Early last year I discovered the forest trails around my home: muddy, steep terrain filled with ferns and silence. I'd crank up Queens of the Stone Age, double tie my laces, and set off for a gruelling one hour run over knarled roots and through pelting rain. Staggering through the evergreens with rain clinging to my hair and mud spattered all over my t-shirt made me feel super badass.
Afterward, my body felt spent: deliciously smug in its accomplishment, and hungry for fuel. I'd often stop at my Mom's house and nosh endlessly: spaghetti sauce with garlic bread and cheese, lemon cake with icing for dessert. I'd run hard, after all, and I deserved it.
For so many years, I believed that if I kind of watched what I ate, and exercised several times a week, I'd stay lean and fit. Yet as I crept through the first years of my thirties, I was finding my jeans were tighter around my waist. There was...flesh hanging over my belt when I sat. Did I care? I wasn't sure. I loved food, the crunchy, cheesy kind best. And I was tall, I could hide all kinds of lumps under strategic clothing and high heels.
***
Corey was the leanest human being I'd ever met. He had a no-shit 6-pack, the kind I'd only seen in magazines. He wasn't gym-monkey enormous, but strong and firm and I was half intimidated and half completely fascinated as all hell.
"How often do you work out?" I demanded, envisioning the gruelling routine that must be necessary to obtain that kind of physique.
"An hour a day or so? 5 days a week," he responded. I didn't believe him. Anyone with a body like that must spend six hours a day in the gym, and he was hiding it from me to prevent me from judging him, which of course I was already doing.

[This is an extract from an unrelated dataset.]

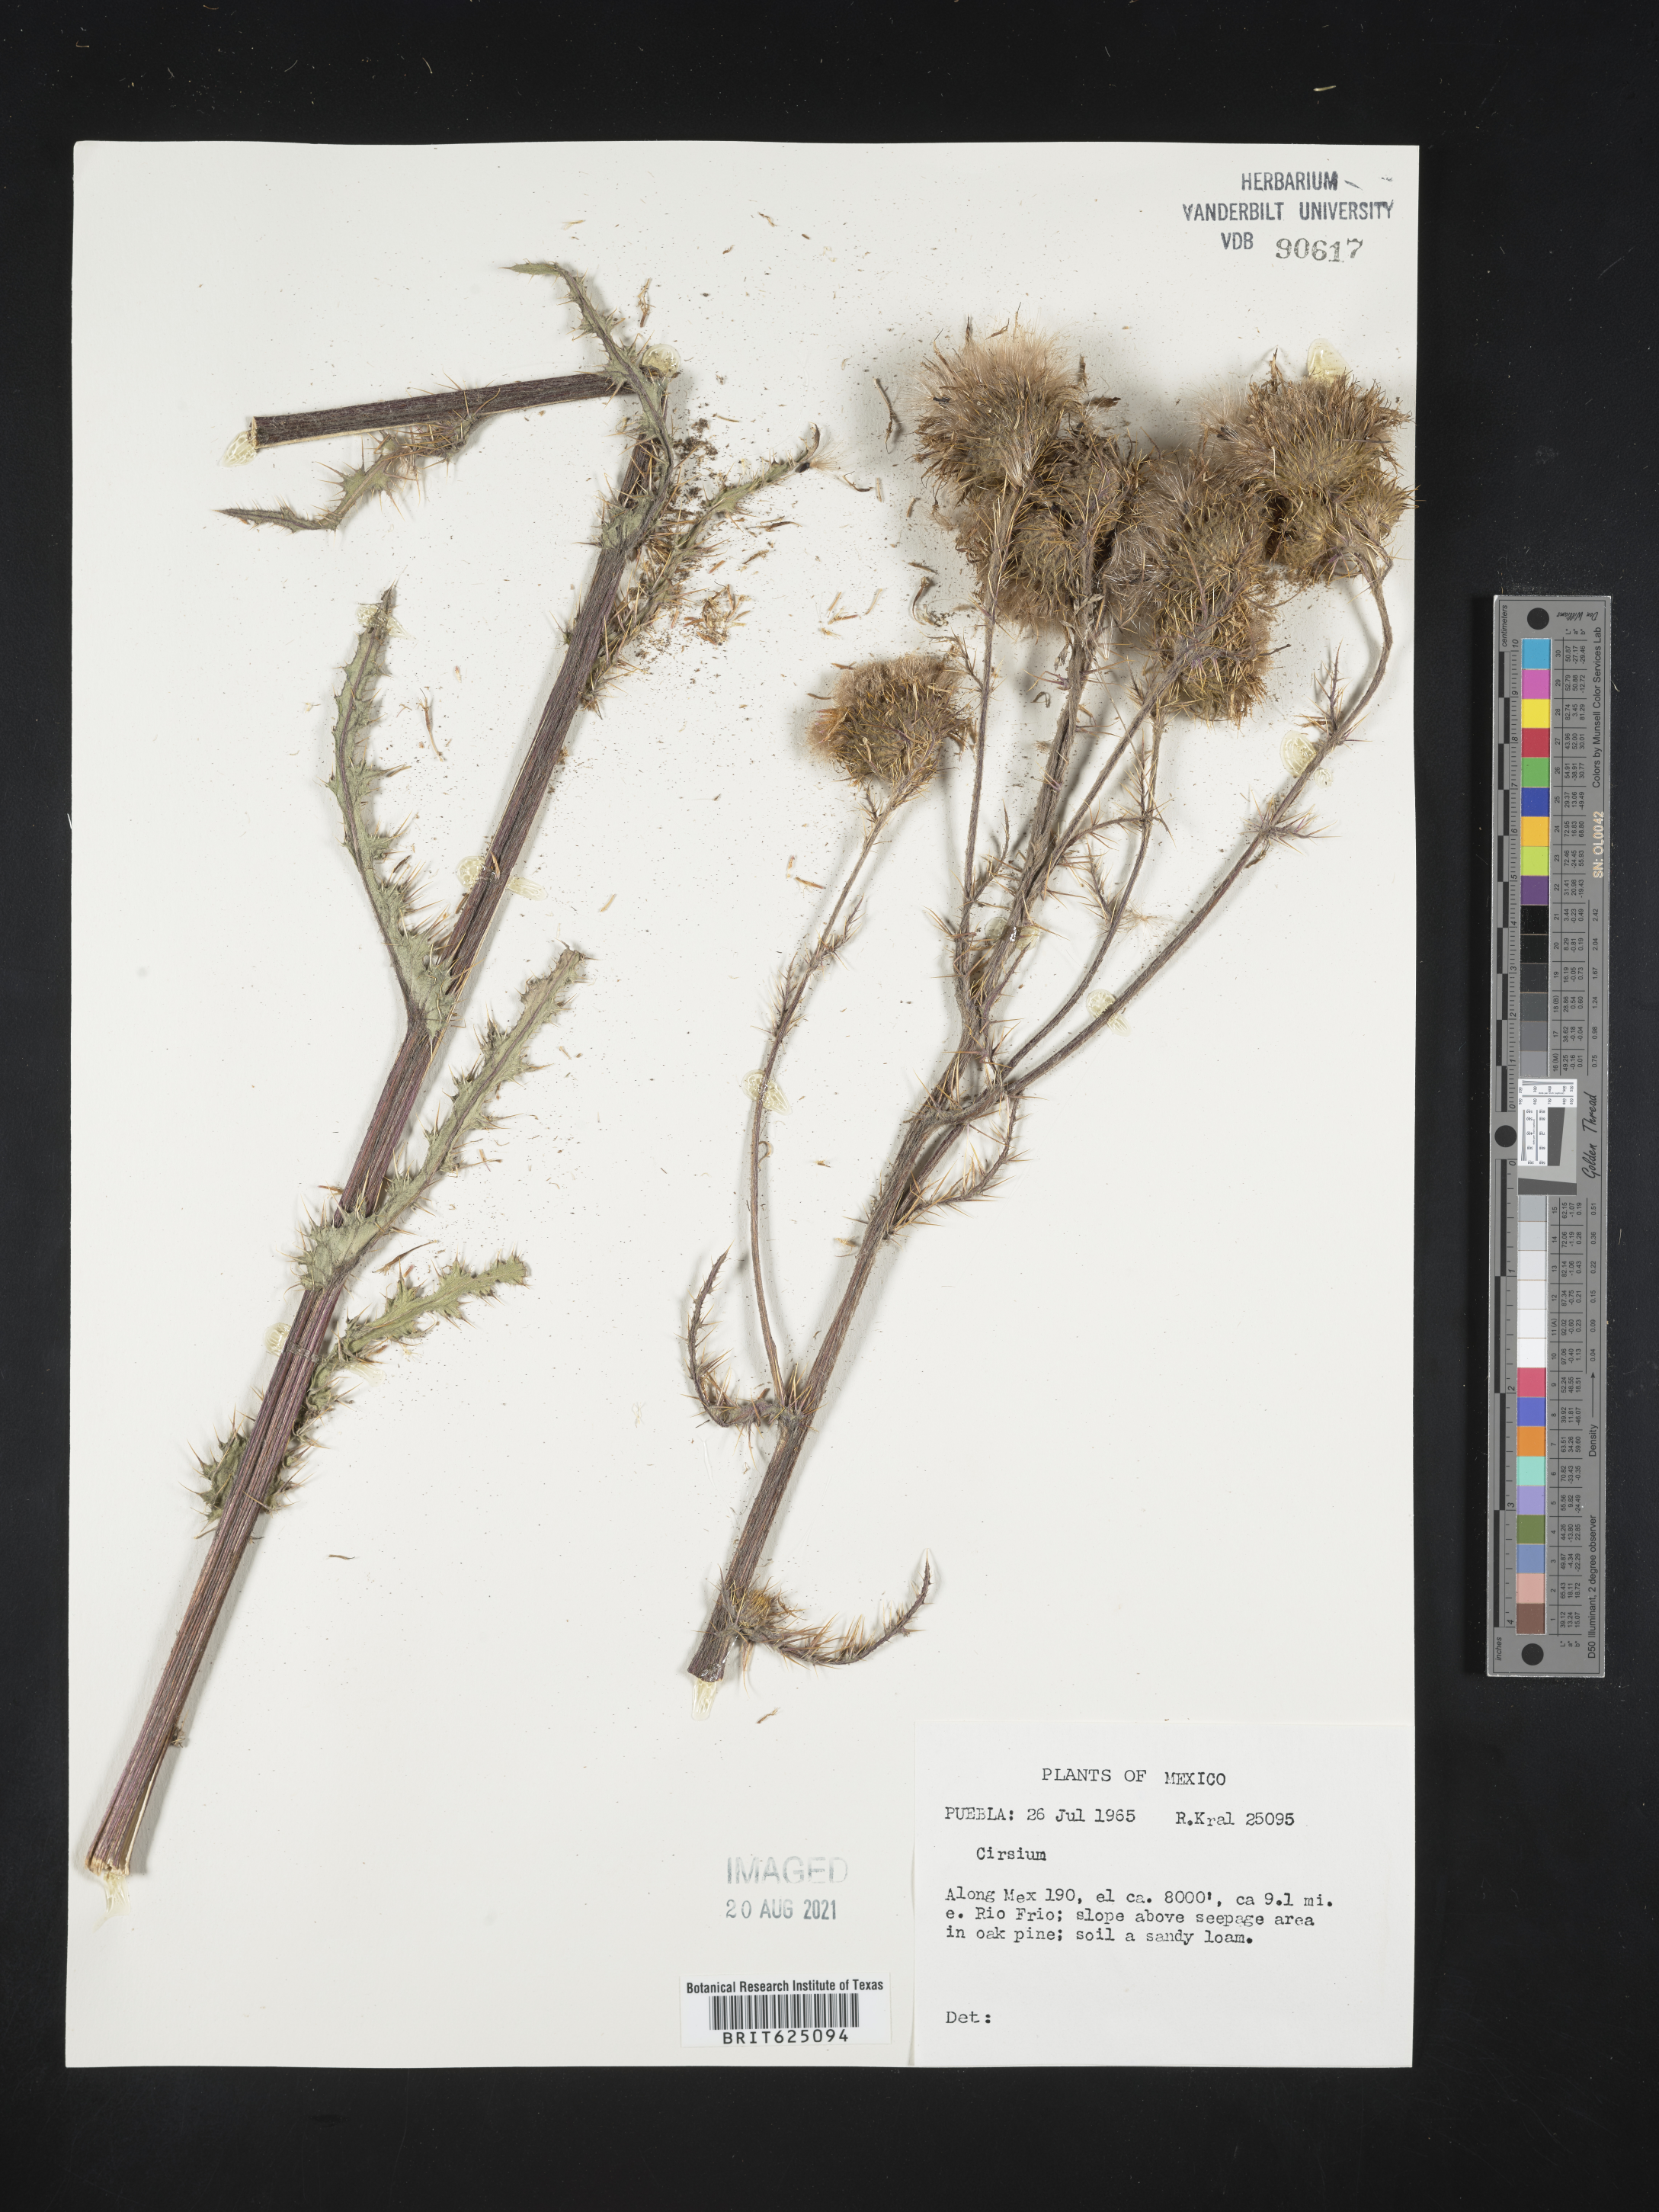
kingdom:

"No," he insisted," It's all in the diet. Diet is more important than the gym -- I'd say diet is 60% of it, working out is 40%."
I believed him. I worked out 5 days a week, running my ass off, and I wasn't nearly as sculpted as he was. I decided to alter my diet as a science experiment. I've concluded that it's actually about 70% diet and 30% exercise for me. If I eat well, I can actually exercise less. And the more healthily I eat, the less I crave junk food.
***
I started working out at the gym a few days a week, pumping weights and listening to tinned pop music with the pure misery I've described before. I was frustrated: I was seeing a bit of progress here and there but my arms still felt week, I wasn't losing a lot of fat. I needed to do something different. I needed to see tangible change in order to stay motivated.
For the month of March, Corey and I both gave up grains, salt, dairy, and sugar (outside of the naturally occurring sugar in fruits) I am shocked at the direct impact of that kind of eating on my mind, my body, the bloat that was omnipresent before but that has completely disappeared in me. I am amazed at how much I relied on Nutrigrain bars and pre-packaged crap for so long, thinking I was eating "healthily". I wonder why I didn't realize after those long, sweaty trail runs, that downing a loaf of garlic cheese bread was basically undoing all the good I'd just done my body.
The proof is always in the pictures, and though there have been times in this last year that I've felt like a hamster in a wheel, it's nice to look back on this time last year and see the gains I've made. I am still working out 5 days a week, running less and crossfitting more, but I have also learned so much more about what actually constitutes a healthy, clean diet. I'm happier, stronger, and better.

I was spending just as much time on exercise in the picture on the left taken almost exactly one year ago. I ate a lot more rice pudding though. Also, scads more garlic cheese bread.
Here's Corey's before and after pictures from the Paleo Challenge. He's ripped as all shit in the first place so there's no holy-crap changes, but his legs have more muscle and his abs are even sharper if that's possible. Also: he's enjoying his food a lot more. He's subsisting on more than just carrots and protein shakes, and on the Paleo Plan, he can eat as much as he likes, which he digs very much.

We're both going to keep going with the Paleo diet, and go full tilt with the Crossfit and running, too. I don't know what next year will hold, but I have the feeling there won't be many Doritos.